[Start of section]
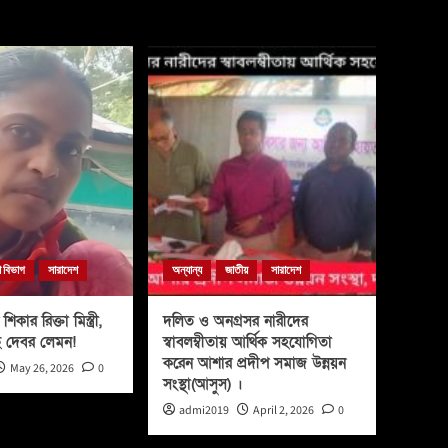
া বিভাগ
সারাদেশ
অন্যান্য
জাতীয়
সারাদেশ
শিকার রিক্তা মিস্ত্রী,
দলিত ও অনগ্রসর নারীদের
ে দেবর লেমন!
স্বাবলম্বীতায় আর্থিক সহযোগিতা
করেন আশার প্রদীপ সমাজ উন্নয়ন
May 26, 2026
0
সংস্থা(আসুস) ।
admi2019
April 2, 2026
0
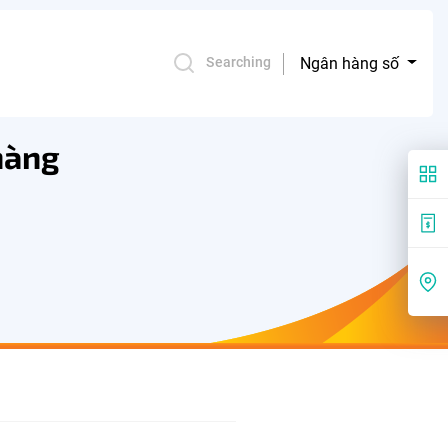
Ngân hàng số
Searching
hàng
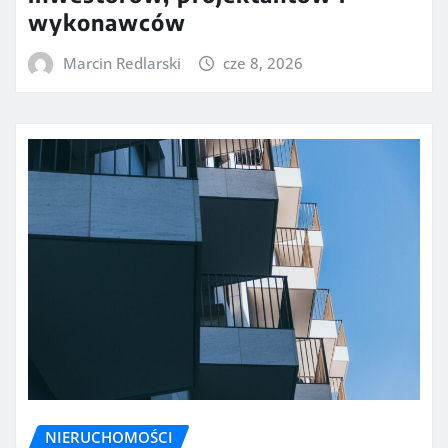
wykonawców
Marcin Redlarski
cze 8, 2026
NIERUCHOMOŚCI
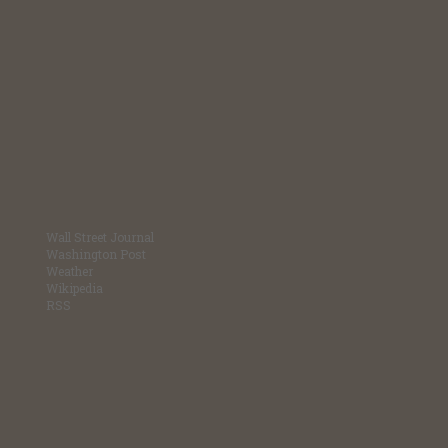
Wall Street Journal
Washington Post
Weather
Wikipedia
RSS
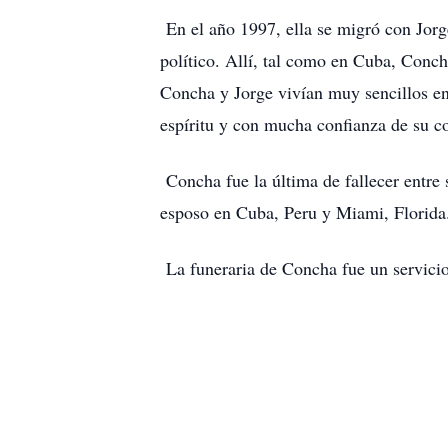
En el año 1997, ella se migró con Jorge
político. Allí, tal como en Cuba, Concha
Concha y Jorge vivían muy sencillos e
espíritu y con mucha confianza de su co
Concha fue la última de fallecer entre 
esposo en Cuba, Peru y Miami, Florid
La funeraria de Concha fue un servicio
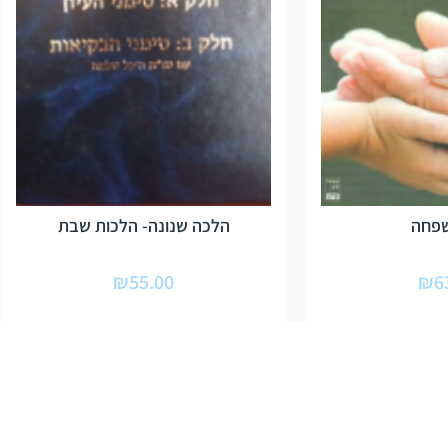
שפחה
הלכה שנונה- הלכות שבת
₪
55.00
₪
6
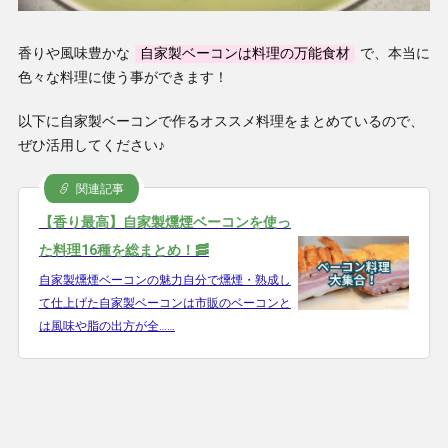
香りや風味豊かな
自家製ベーコンは料理の万能食材
で、本当に
色々な料理に使う事ができます！
以下に自家製ベーコンで作るオススメ料理をまとめているので、
ぜひ活用してください♪
関連記事
【香り最高】自家製燻煙ベーコンを使っ
た料理16種を総まとめ！🥓
自家製燻煙ベーコンの魅力自分で燻煙・熟成し
て仕上げた自家製ベーコンは市販のベーコンと
は風味や脂の出方が全……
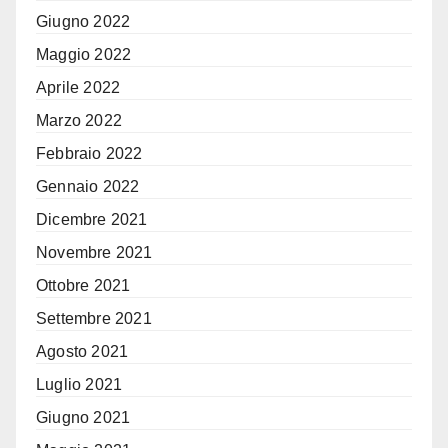
Giugno 2022
Maggio 2022
Aprile 2022
Marzo 2022
Febbraio 2022
Gennaio 2022
Dicembre 2021
Novembre 2021
Ottobre 2021
Settembre 2021
Agosto 2021
Luglio 2021
Giugno 2021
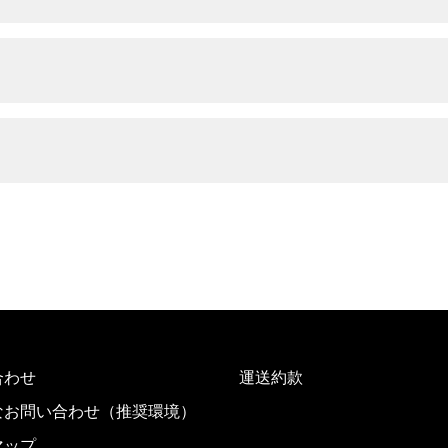
合わせ
運送約款
なお問い合わせ（推奨環境）
マップ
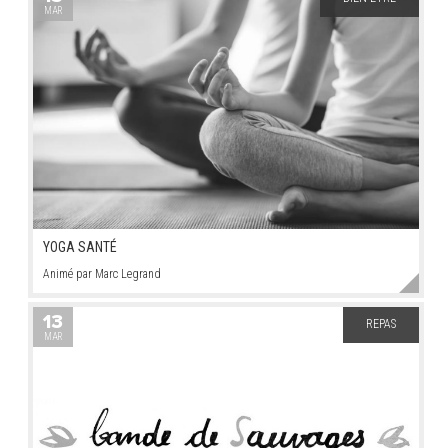
MAR
YOGA SANTÉ
Animé par Marc Legrand
13
REPAS
MAR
[End of section]
_Problem description:_
Copy every line of text in the data above without changes, and leave out the pictures.

_Task response:_
া বিভাগ
সারাদেশ
অন্যান্য
জাতীয়
সারাদেশ
শিকার রিক্তা মিস্ত্রী,
দলিত ও অনগ্রসর নারীদের
ে দেবর লেমন!
স্বাবলম্বীতায় আর্থিক সহযোগিতা
করেন আশার প্রদীপ সমাজ উন্নয়ন
May 26, 2026
0
সংস্থা(আসুস) ।
admi2019
April 2, 2026
0
Ngân hàng số
Searching
hàng
wykonawców
Marcin Redlarski
cze 8, 2026
NIERUCHOMOŚCI
Wall Street Journal
Washington Post
Weather
Wikipedia
RSS
En el año 1997, ella se migró con Jorge
político. Allí, tal como en Cuba, Concha
Concha y Jorge vivían muy sencillos e
espíritu y con mucha confianza de su co
Concha fue la última de fallecer entre 
esposo en Cuba, Peru y Miami, Florid
La funeraria de Concha fue un servicio
שפחה
הלכה שנונה- הלכות שבת
₪
55.00
₪
6
香りや風味豊かな
自家製ベーコンは料理の万能食材
で、本当に
色々な料理に使う事ができます！
以下に自家製ベーコンで作るオススメ料理をまとめているので、
ぜひ活用してください♪
関連記事
【香り最高】自家製燻煙ベーコンを使っ
た料理16種を総まとめ！🥓
自家製燻煙ベーコンの魅力自分で燻煙・熟成し
て仕上げた自家製ベーコンは市販のベーコンと
は風味や脂の出方が全……
Giugno 2022
Maggio 2022
Aprile 2022
Marzo 2022
Febbraio 2022
Gennaio 2022
Dicembre 2021
Novembre 2021
Ottobre 2021
Settembre 2021
Agosto 2021
Luglio 2021
Giugno 2021
合わせ
運送約款
なお問い合わせ（推奨環境）
マップ
MAR
YOGA SANTÉ
Animé par Marc Legrand
13
REPAS
MAR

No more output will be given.